In-stent stenosis was reported to occur in 18.0% and 20.9% of patients after Willis stent implantation at 2 and 6 years follow-up [24]. In our series, in-stent stenosis was seen in 1 case at 6-month follow-up (10.0%, case 3, Fig. 3). Smoking and stent angulation were predictors of late in-stent stenosis [24]. Repeated balloon dilation induced intima damage may contribute to the aggressive intima hyperplasia in this patient. Aspirin was prescribed and intermittent clinical follow-up was scheduled for him.

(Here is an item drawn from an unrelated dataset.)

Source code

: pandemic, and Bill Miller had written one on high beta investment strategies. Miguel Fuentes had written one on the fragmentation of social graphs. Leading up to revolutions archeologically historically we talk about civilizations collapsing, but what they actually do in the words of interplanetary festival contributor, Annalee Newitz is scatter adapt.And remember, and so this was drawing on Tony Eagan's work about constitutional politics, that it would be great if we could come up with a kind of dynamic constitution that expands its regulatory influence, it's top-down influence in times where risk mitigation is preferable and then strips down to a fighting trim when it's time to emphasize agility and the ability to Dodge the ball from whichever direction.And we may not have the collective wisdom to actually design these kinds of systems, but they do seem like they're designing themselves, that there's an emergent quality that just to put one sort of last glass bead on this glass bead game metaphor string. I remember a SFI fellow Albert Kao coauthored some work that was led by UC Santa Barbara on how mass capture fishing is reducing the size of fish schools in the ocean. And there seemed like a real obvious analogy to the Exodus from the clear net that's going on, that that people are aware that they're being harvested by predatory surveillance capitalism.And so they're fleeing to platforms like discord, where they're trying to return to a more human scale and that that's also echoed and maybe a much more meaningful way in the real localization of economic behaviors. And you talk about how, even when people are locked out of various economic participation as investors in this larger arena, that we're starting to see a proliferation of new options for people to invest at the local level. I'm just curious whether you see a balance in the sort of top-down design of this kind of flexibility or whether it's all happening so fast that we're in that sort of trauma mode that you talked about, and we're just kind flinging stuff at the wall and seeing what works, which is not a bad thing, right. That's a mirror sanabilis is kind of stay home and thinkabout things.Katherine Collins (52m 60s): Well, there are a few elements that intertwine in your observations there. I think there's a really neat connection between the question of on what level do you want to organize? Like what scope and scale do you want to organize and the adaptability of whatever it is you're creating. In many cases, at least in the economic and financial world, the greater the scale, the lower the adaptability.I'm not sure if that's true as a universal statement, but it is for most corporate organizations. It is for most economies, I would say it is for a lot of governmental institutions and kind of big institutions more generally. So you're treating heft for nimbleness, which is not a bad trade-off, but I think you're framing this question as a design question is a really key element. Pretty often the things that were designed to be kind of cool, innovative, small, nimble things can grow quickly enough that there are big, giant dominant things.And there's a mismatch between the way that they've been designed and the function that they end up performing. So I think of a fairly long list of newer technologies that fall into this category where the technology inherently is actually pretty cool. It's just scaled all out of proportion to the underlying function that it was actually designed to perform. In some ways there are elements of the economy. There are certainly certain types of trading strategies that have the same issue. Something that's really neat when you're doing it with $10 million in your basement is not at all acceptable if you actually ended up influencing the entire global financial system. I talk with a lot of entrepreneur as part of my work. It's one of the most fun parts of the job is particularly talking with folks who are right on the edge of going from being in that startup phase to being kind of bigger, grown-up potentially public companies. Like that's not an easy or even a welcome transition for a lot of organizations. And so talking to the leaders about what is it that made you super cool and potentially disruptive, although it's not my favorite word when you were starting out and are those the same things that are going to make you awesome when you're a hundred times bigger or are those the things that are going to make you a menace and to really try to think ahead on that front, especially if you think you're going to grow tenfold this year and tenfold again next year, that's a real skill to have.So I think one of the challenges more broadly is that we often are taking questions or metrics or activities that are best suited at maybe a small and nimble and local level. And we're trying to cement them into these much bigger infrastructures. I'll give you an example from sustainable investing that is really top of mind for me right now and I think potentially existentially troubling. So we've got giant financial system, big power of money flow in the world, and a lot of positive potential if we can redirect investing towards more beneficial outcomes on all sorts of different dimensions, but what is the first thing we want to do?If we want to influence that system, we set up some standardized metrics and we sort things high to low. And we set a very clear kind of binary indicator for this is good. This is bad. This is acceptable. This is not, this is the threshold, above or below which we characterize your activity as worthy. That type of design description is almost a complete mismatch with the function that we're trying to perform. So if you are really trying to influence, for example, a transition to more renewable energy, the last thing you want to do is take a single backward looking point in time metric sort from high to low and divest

Recurrent or partially occluded CCF is always a nightmare for physicians, as the delivery of the microcatheter may be extremely difficult. Under this condition, a covered stent may serve as an alternative. In patient 8 (Fig. 2, case 2), the inferior petrosal sinus had already been occluded in the initial operation and a covered stent was selected as the salvage treatment. The fistula was occluded immediately after stent deployment.